Mapping the Face of War

Episode 107: Featuring Bhakti Shringarpure

THE NOSTALGIA TRAP PODCAST, hosted by David Parsons and produced by Peter Sabatino, features weekly conversations about history and politics with some of the left’s most incisive thinkers, writers, and extremely online personalities, exploring how individual lives intersect with the big events and debates of our era.

Bhakti Shringarpure is the co-founder and editor-in-chief of Warscapes, an online magazine that features interviews, fiction, non-fiction, poetry and art from regions of conflict around the world. In this conversation, she talks about her youth in India, her work with poet Ammiel Alcalay in graduate school, and why Warscapes avoids the clickbait format of mainstream digital media. In discussing recent outrage about Israel’s killing of civilians in Gaza, Shringarpure explains how the urgent tone of social media distorts our perceptions:

I think it’s not a new moment. Those things, the brutality toward children, the right to maim, all these things that people are shocked by, have always been endemic to that conflict, and to many conflicts. But I think we have this very bifurcated moment. We have this over-vigilant reportage [with] Twitter and social media—we’re finding out a lot, so the outrage machine is very intense.

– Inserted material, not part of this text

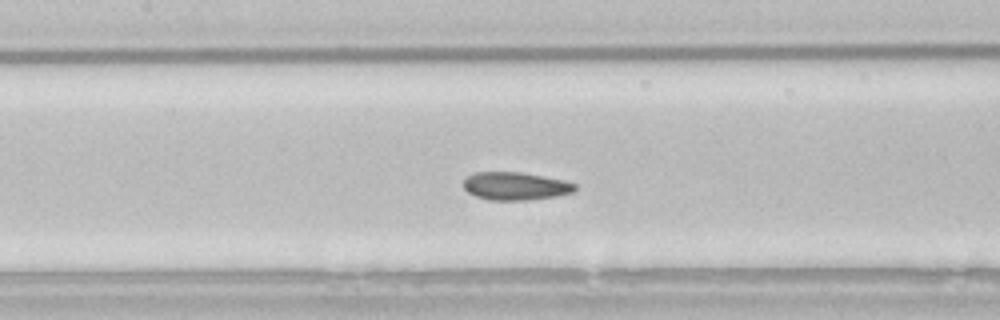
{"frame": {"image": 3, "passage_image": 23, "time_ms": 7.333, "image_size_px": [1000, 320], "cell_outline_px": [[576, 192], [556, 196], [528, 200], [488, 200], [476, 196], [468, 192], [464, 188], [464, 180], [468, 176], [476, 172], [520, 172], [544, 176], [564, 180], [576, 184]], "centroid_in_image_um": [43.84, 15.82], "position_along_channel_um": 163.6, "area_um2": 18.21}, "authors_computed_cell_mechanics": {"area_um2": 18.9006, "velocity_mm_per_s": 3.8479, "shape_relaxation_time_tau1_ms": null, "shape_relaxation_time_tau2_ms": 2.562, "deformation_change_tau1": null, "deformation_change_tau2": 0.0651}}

On the one hand, we have all this information, we can see how intensely horrible it is, and then we have a set of governments that seem completely disinterested in what’s causing us this daily outrage. We are constantly forced to think of the insensitivity of these governments, alongside the hypersensitive, over-the-top, social media internet machine giving us image after image after image, and I think there’s a shock there . . . but the actual violence is unchanged.